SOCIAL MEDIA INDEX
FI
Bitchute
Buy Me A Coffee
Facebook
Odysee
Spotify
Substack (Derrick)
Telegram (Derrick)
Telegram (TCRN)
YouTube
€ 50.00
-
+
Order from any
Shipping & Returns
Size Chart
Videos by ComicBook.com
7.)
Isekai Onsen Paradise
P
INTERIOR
######
Go through the entries above and pull out each line with "Derrick" in it.

Substack (Derrick)
Telegram (Derrick)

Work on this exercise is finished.